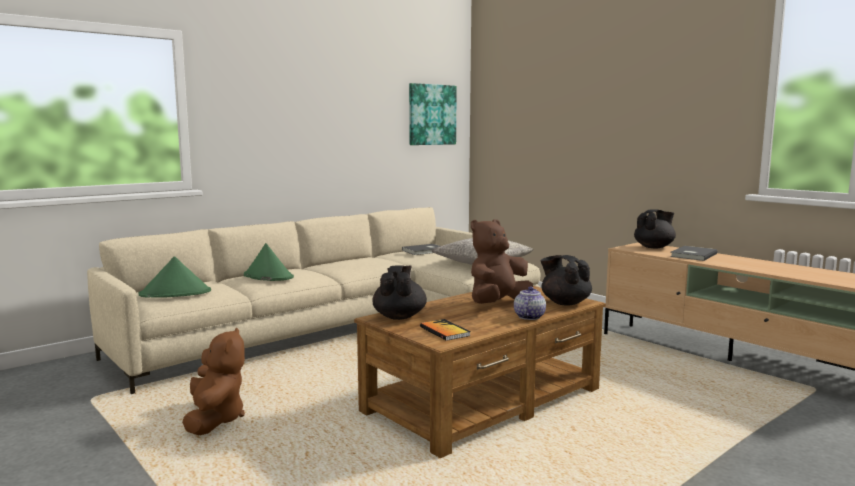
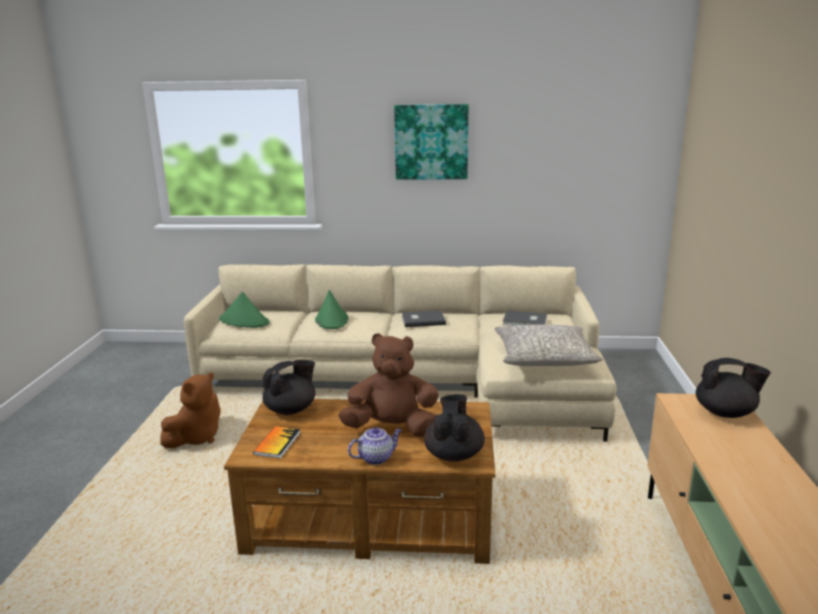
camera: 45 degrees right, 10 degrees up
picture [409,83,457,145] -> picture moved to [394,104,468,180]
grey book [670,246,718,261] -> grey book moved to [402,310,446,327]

□ □ □ □

**Activity:**
Among the lines above, find the ones containing "moved" and copy them.

**Task answer:**
picture [409,83,457,145] -> picture moved to [394,104,468,180]
grey book [670,246,718,261] -> grey book moved to [402,310,446,327]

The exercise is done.